Task to carry out
Reproduce the listing below word for word, from first line to last, leaving out the picture.

Task data

---+---

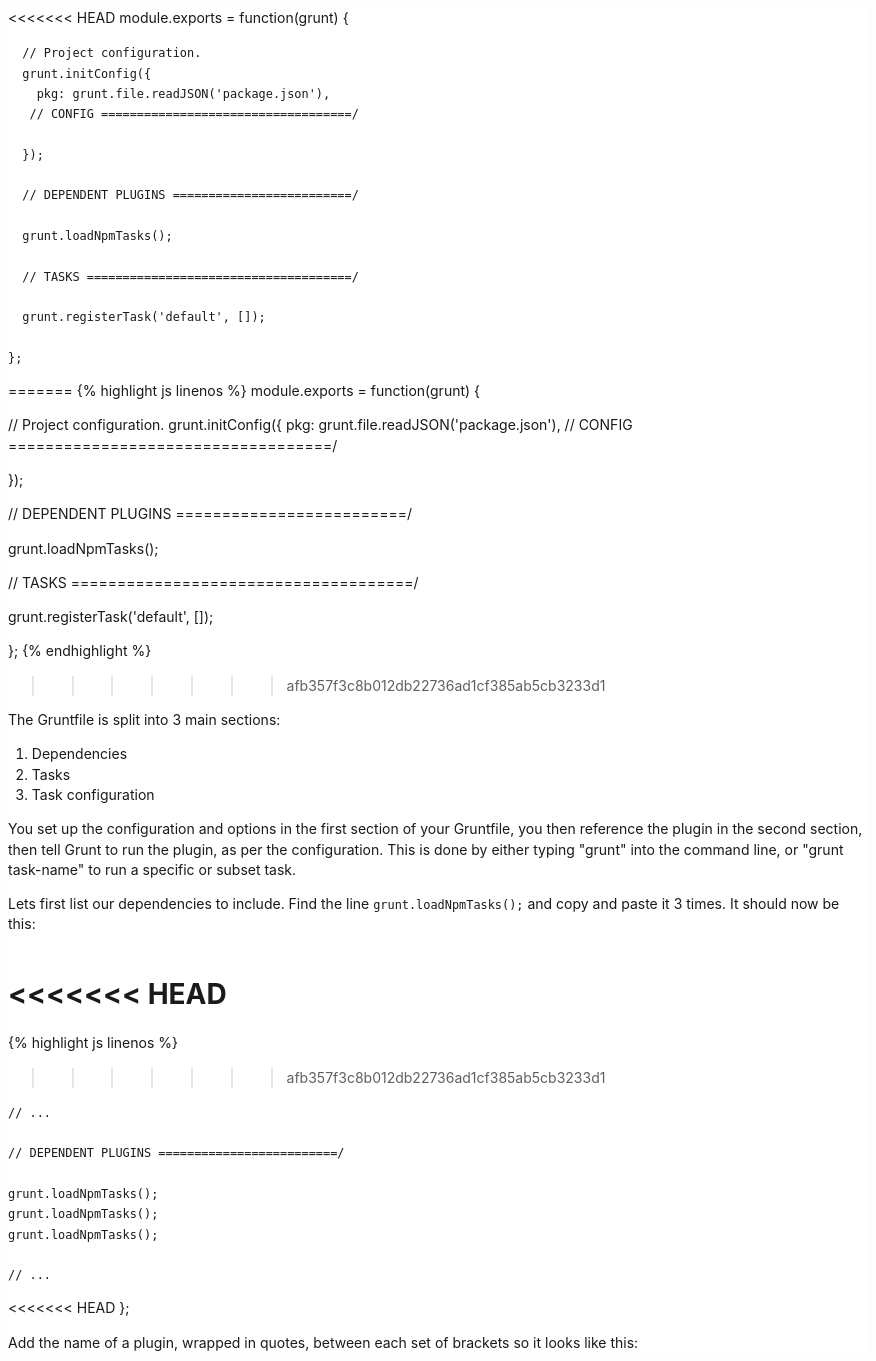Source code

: <<<<<<< HEAD
	module.exports = function(grunt) {

	  // Project configuration.
	  grunt.initConfig({
	    pkg: grunt.file.readJSON('package.json'),
	   // CONFIG ===================================/

	  });

	  // DEPENDENT PLUGINS =========================/

	  grunt.loadNpmTasks();

	  // TASKS =====================================/

	  grunt.registerTask('default', []);

	};
=======
{% highlight js linenos %}
module.exports = function(grunt) {

  // Project configuration.
  grunt.initConfig({
    pkg: grunt.file.readJSON('package.json'),
   // CONFIG ===================================/

  });

  // DEPENDENT PLUGINS =========================/

  grunt.loadNpmTasks();

  // TASKS =====================================/

  grunt.registerTask('default', []);

};
{% endhighlight %}
>>>>>>> afb357f3c8b012db22736ad1cf385ab5cb3233d1

The Gruntfile is split into 3 main sections:

1. Dependencies
2. Tasks
3. Task configuration

You set up the configuration and options in the first section of your Gruntfile, you then reference the plugin in the second section, then tell Grunt to run the plugin, as per the configuration. This is done by either typing "grunt" into the command line, or "grunt task-name" to run a specific or subset task.

Lets first list our dependencies to include. Find the line <code>grunt.loadNpmTasks();</code> and copy and paste it 3 times. It should now be this:

<<<<<<< HEAD
=======
{% highlight js linenos %}
>>>>>>> afb357f3c8b012db22736ad1cf385ab5cb3233d1

	// ...

	// DEPENDENT PLUGINS =========================/

	grunt.loadNpmTasks();
	grunt.loadNpmTasks();
	grunt.loadNpmTasks();

	// ...

<<<<<<< HEAD
	};

 Add the name of a plugin, wrapped in quotes, between each set of brackets so it looks like this:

---+---

Solution for this task
Source code

: <<<<<<< HEAD
	module.exports = function(grunt) {

	  // Project configuration.
	  grunt.initConfig({
	    pkg: grunt.file.readJSON('package.json'),
	   // CONFIG ===================================/

	  });

	  // DEPENDENT PLUGINS =========================/

	  grunt.loadNpmTasks();

	  // TASKS =====================================/

	  grunt.registerTask('default', []);

	};
=======
{% highlight js linenos %}
module.exports = function(grunt) {

  // Project configuration.
  grunt.initConfig({
    pkg: grunt.file.readJSON('package.json'),
   // CONFIG ===================================/

  });

  // DEPENDENT PLUGINS =========================/

  grunt.loadNpmTasks();

  // TASKS =====================================/

  grunt.registerTask('default', []);

};
{% endhighlight %}
>>>>>>> afb357f3c8b012db22736ad1cf385ab5cb3233d1

The Gruntfile is split into 3 main sections:

1. Dependencies
2. Tasks
3. Task configuration

You set up the configuration and options in the first section of your Gruntfile, you then reference the plugin in the second section, then tell Grunt to run the plugin, as per the configuration. This is done by either typing "grunt" into the command line, or "grunt task-name" to run a specific or subset task.

Lets first list our dependencies to include. Find the line <code>grunt.loadNpmTasks();</code> and copy and paste it 3 times. It should now be this:

<<<<<<< HEAD
=======
{% highlight js linenos %}
>>>>>>> afb357f3c8b012db22736ad1cf385ab5cb3233d1

	// ...

	// DEPENDENT PLUGINS =========================/

	grunt.loadNpmTasks();
	grunt.loadNpmTasks();
	grunt.loadNpmTasks();

	// ...

<<<<<<< HEAD
	};

 Add the name of a plugin, wrapped in quotes, between each set of brackets so it looks like this:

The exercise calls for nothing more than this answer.